Cette autonomie lui vaut le désaveu de son supérieur, qui planifie de s’en débarrasser lorsque le moment sera opportun. Kiyohiro illustre parfaitement la tension entre loyauté et initiative dans le monde yakuza, où la violence est à la fois instrument et test de pouvoir.
Les hommes de main : faiblesse et dépendance
Enfin, les hommes de main de Kiyohiro offrent un contrepoint saisissant : accros à l’héroïne, peu fiables, ils n’ont probablement même pas le statut de wakashū au sein du groupe. Dès que la situation devient critique — l’arrivée imminente d’Azuma — ils se débinent, révélant que le réseau de violence dépend autant de la discipline individuelle que de la hiérarchie.
Kitano met ainsi en lumière un aspect cruel de la société yakuza : derrière les figures emblématiques et les règlements sanglants, il existe un monde de petites frappes instables, facilement neutralisables, mais dont les actions peuvent déstabiliser l’ensemble de la structure.
Une hiérarchie cynique et mécanique
Au final, les yakuzas de Violent Cop ne sont pas idéalisés ni mythifiés. Le film montre une hiérarchie cynique, pragmatique et mécanique : l'oyabun se protège, le wakagashira profite, l’exécutant prend des initiatives, et les subalternes trébuchent sous le poids du système.
Kitano restitue ainsi une vision réaliste et cruelle du monde yakuza : un univers où la loyauté, la violence et l’opportunisme se combinent pour maintenir le pouvoir, et où le chaos guette à chaque déviation de la chaîne hiérarchique.
Conclusion : Violent Cop et l’héritage de Kitano
Violent Cop marque le début de la signature cinématographique de Takeshi Kitano, et ce premier film est déjà emblématique de son regard sur la violence, la morale et la société japonaise. Avec Azuma, Kitano invente un policier dont l’action remplace le discours, et dont la violence n’est jamais gratuite mais toujours symptomatique d’un système corrompu et cynique.
Le film pose les bases de thématiques et de techniques que l’on retrouvera dans ses œuvres ultérieures :
- Sonatine (1993) : le film marque une étape intermédiaire où Kitano déconstruit le Yakuza Eiga, privilégiant l’introspection, les silences et la temporalité étirée, tout en posant les bases de sa grammaire de la violence et de l’absurde que l’on retrouvera dans ses œuvres ultérieures.
- Hana-bi (1997) : Kitano explore la violence et la solitude de manière poétique, combinant le sang et la contemplation silencieuse, prolongeant la logique d’introspection visuelle déjà présente dans Violent Cop.

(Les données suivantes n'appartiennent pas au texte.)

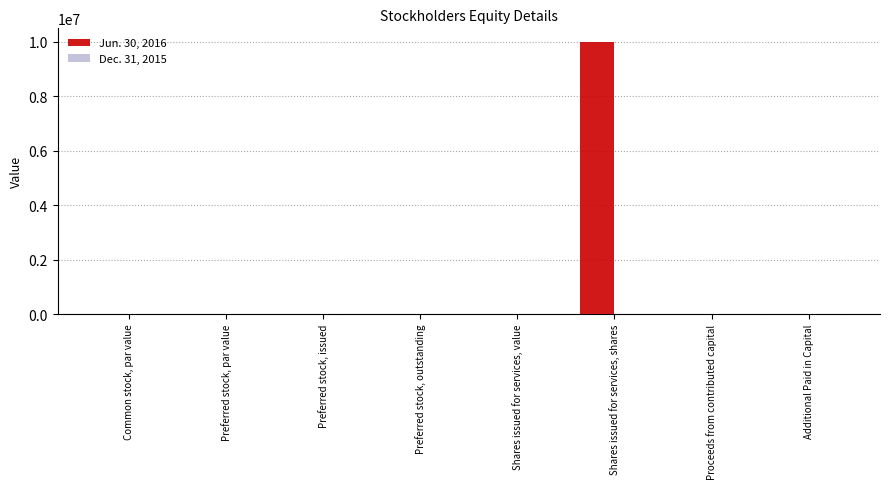

The Jun. 30, 2016 series shows 4473476.3 at Shares issued for services, shares. True or false?

False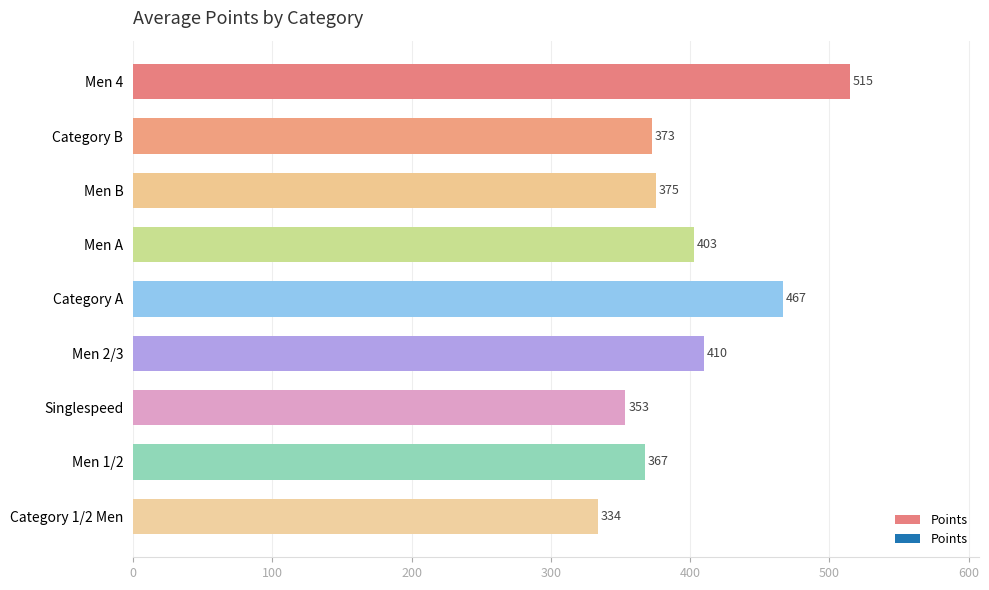

What is the greatest value displayed?

514.6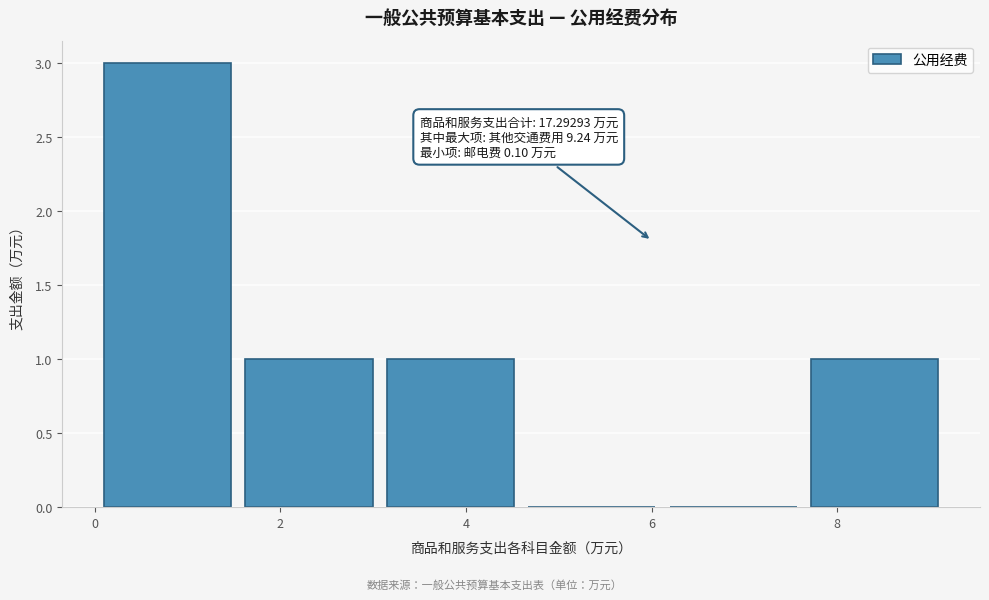

Over which range of the x-axis is the bar tallest?

0.2 to 1.6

- Aniki, mon frère (2001) : la hiérarchie et la loyauté yakuza sont retravaillées, et le thème de l’action méthodique face à l’injustice rappelle les interventions d’Azuma.

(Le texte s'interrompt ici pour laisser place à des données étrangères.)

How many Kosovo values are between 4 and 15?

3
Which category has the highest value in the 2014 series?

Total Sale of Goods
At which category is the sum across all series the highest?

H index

- Outrage (2010) : la représentation du clan yakuza et des luttes de pouvoir suit la mécanique cynique esquissée dans Violent Cop, mais avec une ampleur et une brutalité accrues. Les fils narratifs du chef invisible, du bras droit opportuniste et du tueur autonome trouvent ici leur expression la plus monumentale.
Ainsi, Violent Cop n’est pas seulement un polar japonais : c’est un laboratoire stylistique et narratif où Kitano met en place sa grammaire de la violence, sa vision du pouvoir et sa façon unique de raconter par l’image. La violence n’est plus seulement un exutoire, elle devient langage, héritage et, surtout, miroir de la société.

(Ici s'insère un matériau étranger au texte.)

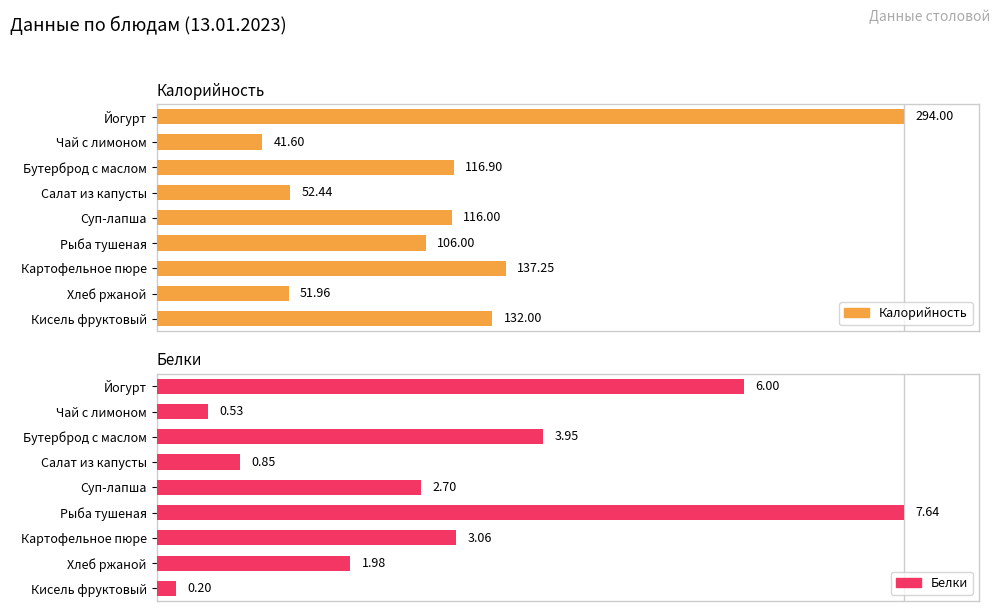

What are all the series names shown in the legend?

Калорийность, Белки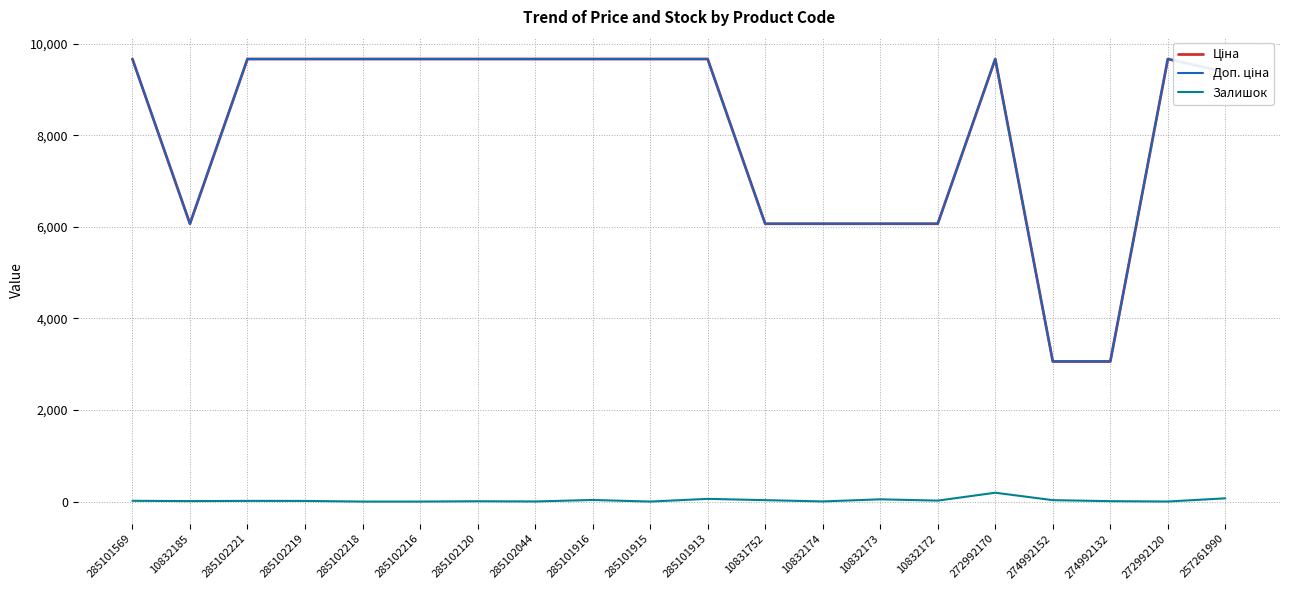

Which series has the largest total across all categories?

Доп. ціна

En ce sens, le film demeure fondateur : il annonce la poétique de la brutalité, les silences chargés, et la mise en scène froide et clinique qui caractériseront toute la filmographie de Kitano, confirmant sa place dans l’histoire du cinéma japonais contemporain.
Nous pouvons adresser un remerciement tout particulier à Keiji Fukasaku qui, par son désistement sur le projet, a permis l'éclosion d'un nouveau genre de Yakuza Eiga qui aura marqué durablement les films de gangsters japonais, et même facilité leur exportation à l'étranger.